Now, OpenAI is going to be spending a lot longer fine-tuning its current AI models, rather than moving on to the next big thing. On Thursday, the company announced it would be extending support for the GPT-3.5 and GPT-4 language models on its API until at least June 13 next year. The news came just a day after a group of Stanford and UC Berkeley researchers released a study showing ChatGPT has gotten significantly worse at some tasks like math and coding compared to earlier versions.

Though some fellow academics questioned some of the paper’s findings, the study put a damper on claims from OpenAI execs that “we haven’t made GPT-4 dumber.” Some developers questioned whether language models like GPT-4 could be useful to businesses if even minor changes could upend the model’s capabilities. OpenAI now says it will try and give more devs an idea of what changes they’re making to the model. Still, it’s unlikely that OpenAI will give regular users any more clues about what’s contained within their rather opaque large language model.

“While the majority of metrics have improved, there may be some tasks where the performance gets worse,” the company wrote in their updated blog post. “We understand that model upgrades and behavior changes can be disruptive to your applications. We are working on ways to give developers more stability and visibility into how we release and deprecate models.”
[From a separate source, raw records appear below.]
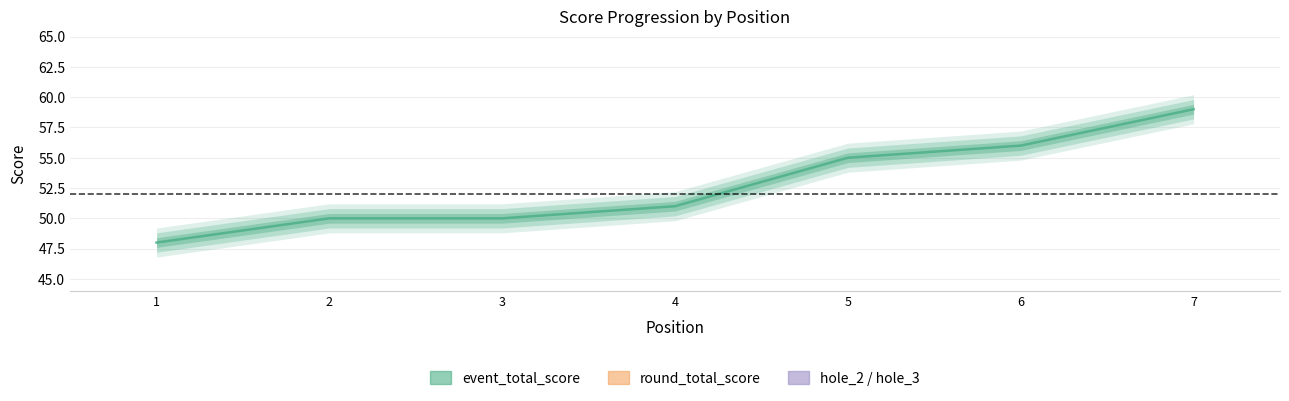

At which label does hole_2 reach its minimum?

2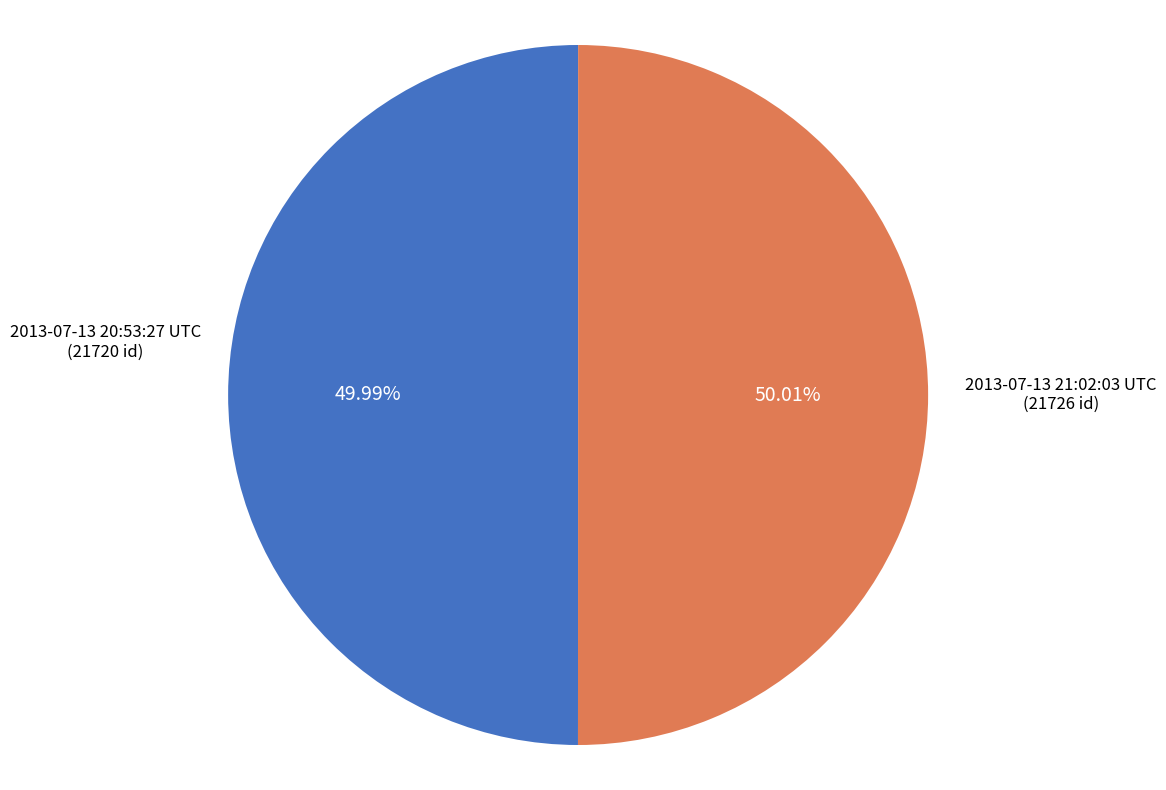

Is there a majority slice in this chart?

Yes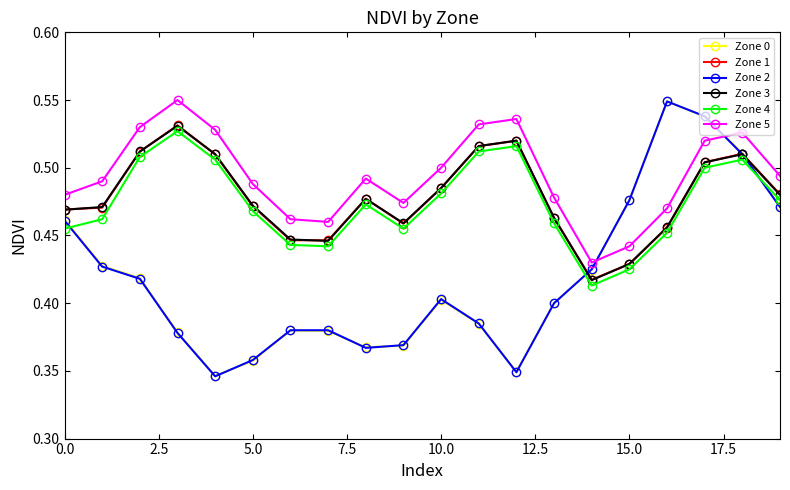

How many Zone 2 values are between 0 and 1?

20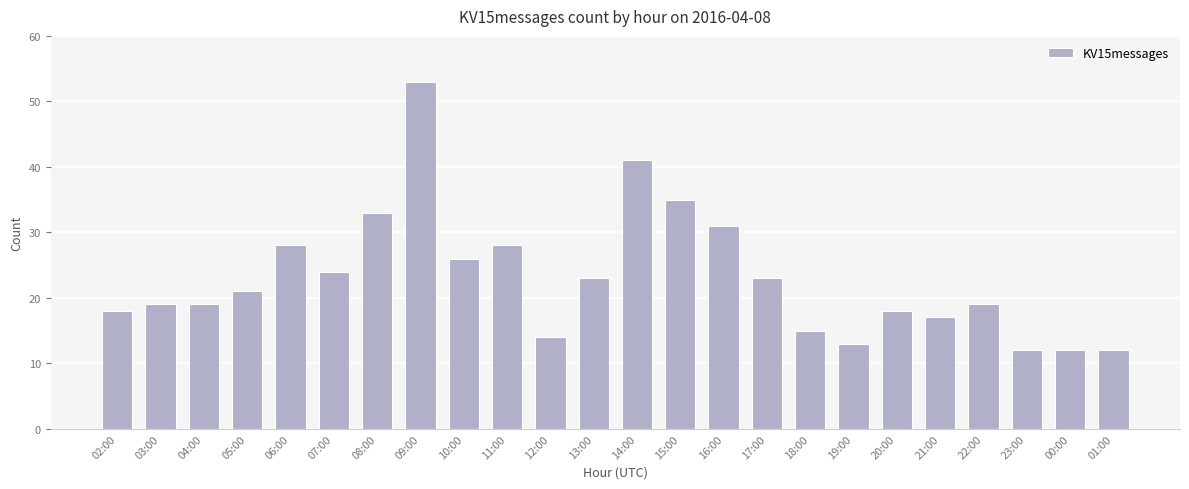

Approximately how many times larger is the value at 17:00 compared to 22:00?

1.2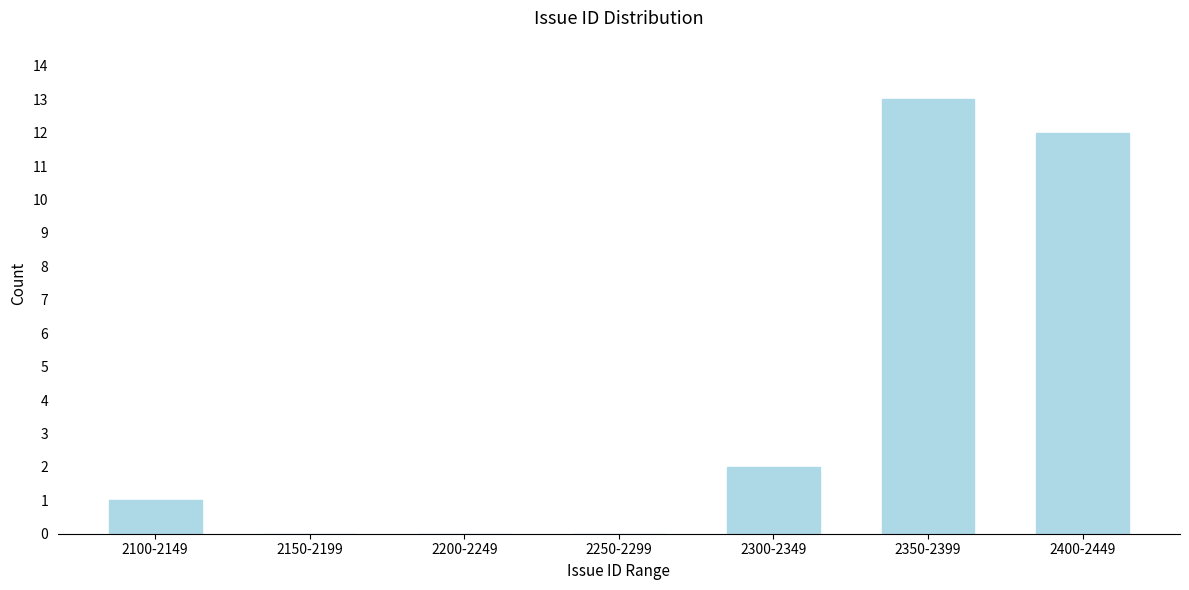

Reading right to left, transcribe all the data shown in this chart.

2400-2449=12	2350-2399=13	2300-2349=2	2250-2299=0	2200-2249=0	2150-2199=0	2100-2149=1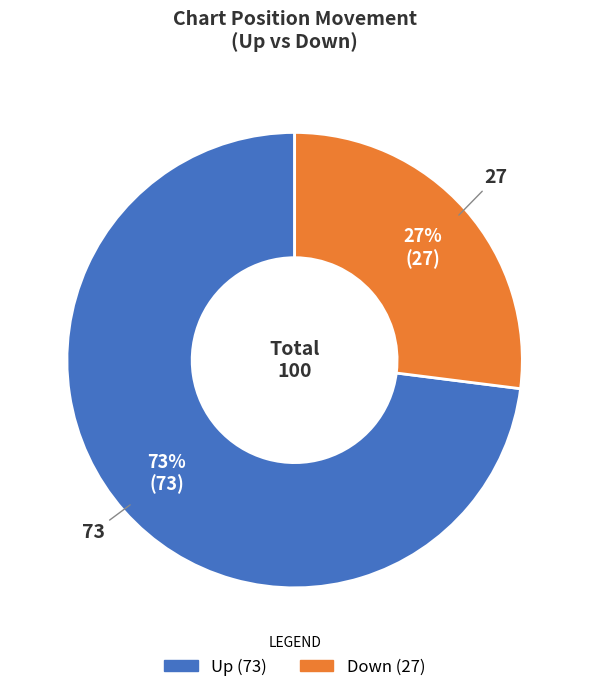

Does any single category account for the majority?

Yes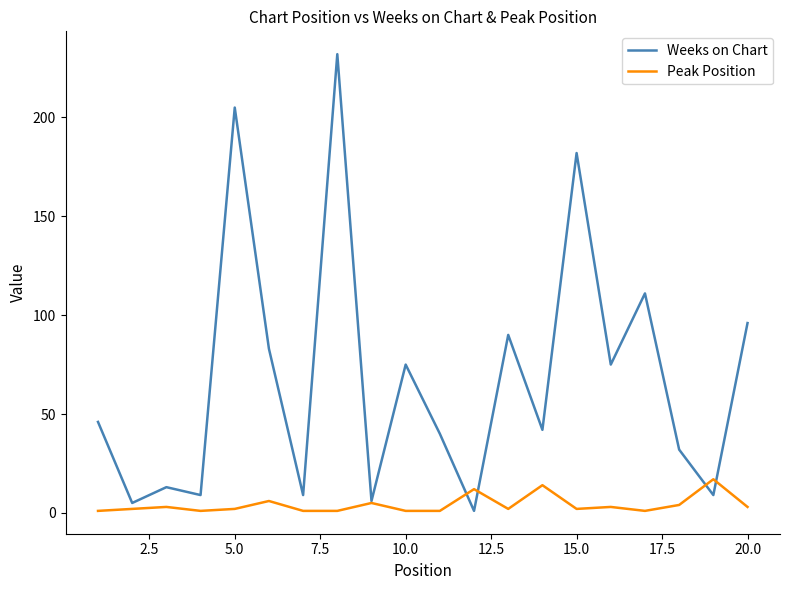

What is the greatest value displayed?

232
Part of these improvements have focused on “factual accuracy and refusal behavior,” something that was noted in the researchers’ report as having changed significantly in the few months since GPT-4’s release. The researchers noted that GPT-4 still responds to “harmful” prompts that could include misogyny or instructions on committing a crime 5% of the time. It’s the kind of subject a trust and safety head would need to focus on—if OpenAI can get a new one to stick.